> Web page edit records:
____________________

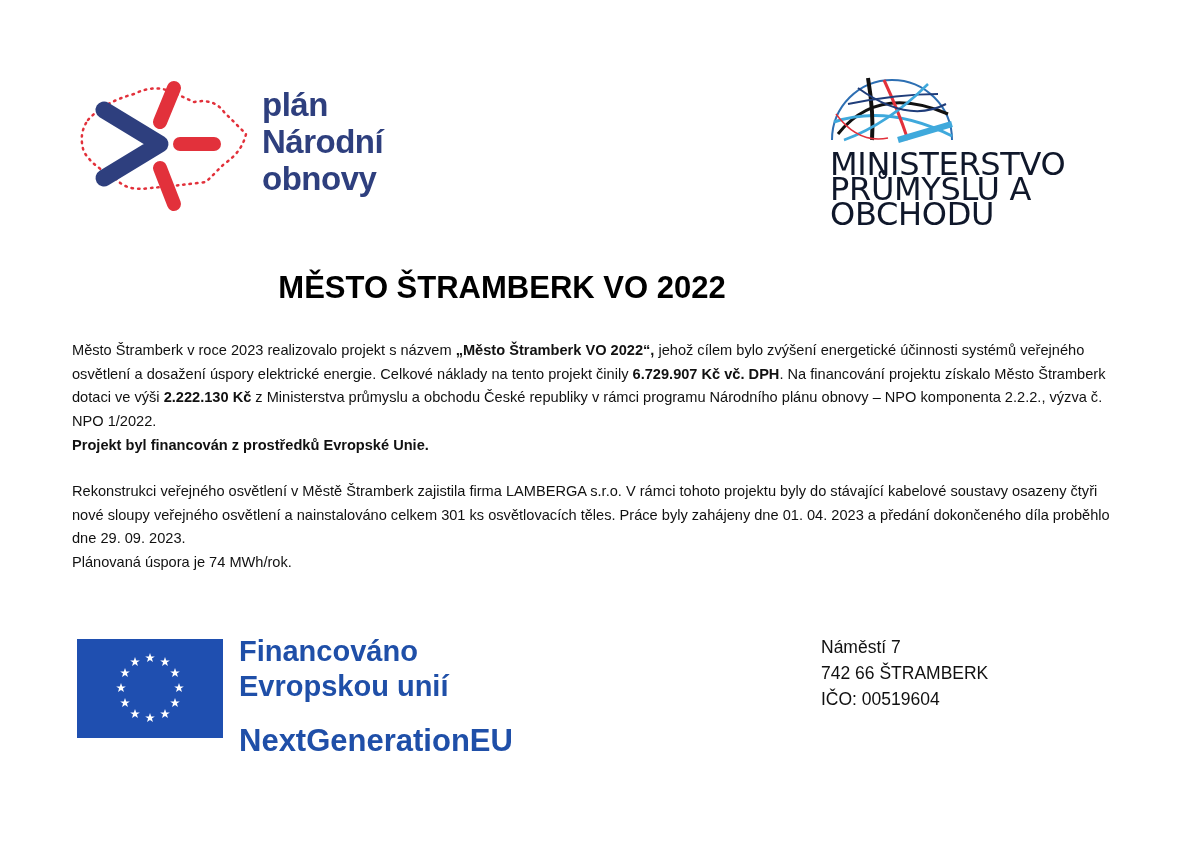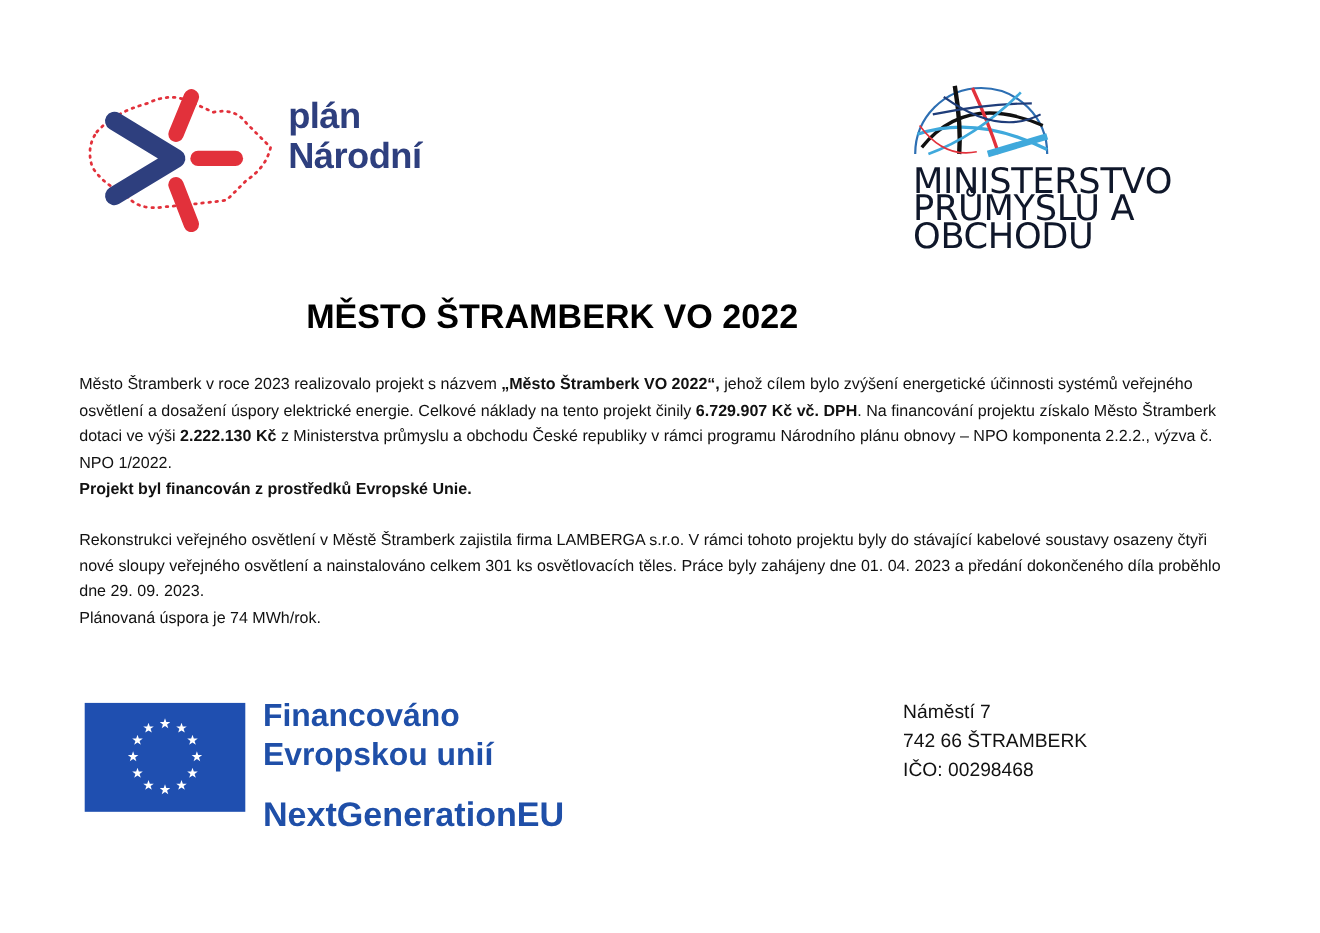--- a/index.html
+++ b/index.html
@@ -52,6 +52,7 @@
   <div class="npo-text">
     <div>plán</div>
     <div>Národní</div>
+    <div>obnovy</div>
   </div>
 </div>
 

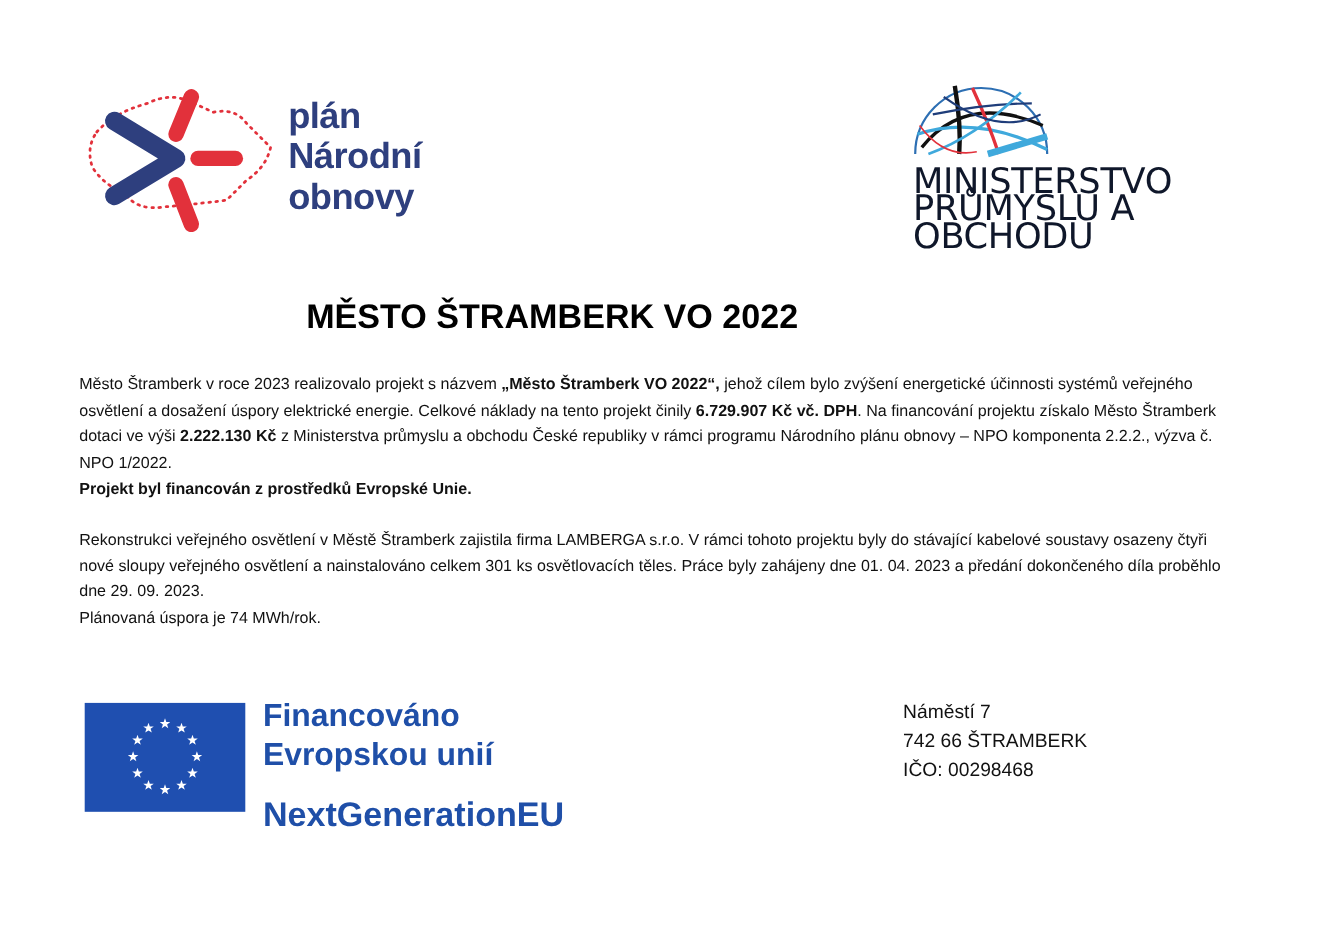--- a/index.html
+++ b/index.html
@@ -116,7 +116,7 @@
 <div id="address" class="abs">
   <div>Náměstí 7</div>
   <div>742 66 ŠTRAMBERK</div>
-  <div>IČO:  00298468</div>
+  <div>IČO:  00519604</div>
 </div>
 
 </body></html>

____________________

Drop the pictures and give every line above again exactly.

--- a/index.html
+++ b/index.html
@@ -52,6 +52,7 @@
   <div class="npo-text">
     <div>plán</div>
     <div>Národní</div>
+    <div>obnovy</div>
   </div>
 </div>
 

--- a/index.html
+++ b/index.html
@@ -116,7 +116,7 @@
 <div id="address" class="abs">
   <div>Náměstí 7</div>
   <div>742 66 ŠTRAMBERK</div>
-  <div>IČO:  00298468</div>
+  <div>IČO:  00519604</div>
 </div>
 
 </body></html>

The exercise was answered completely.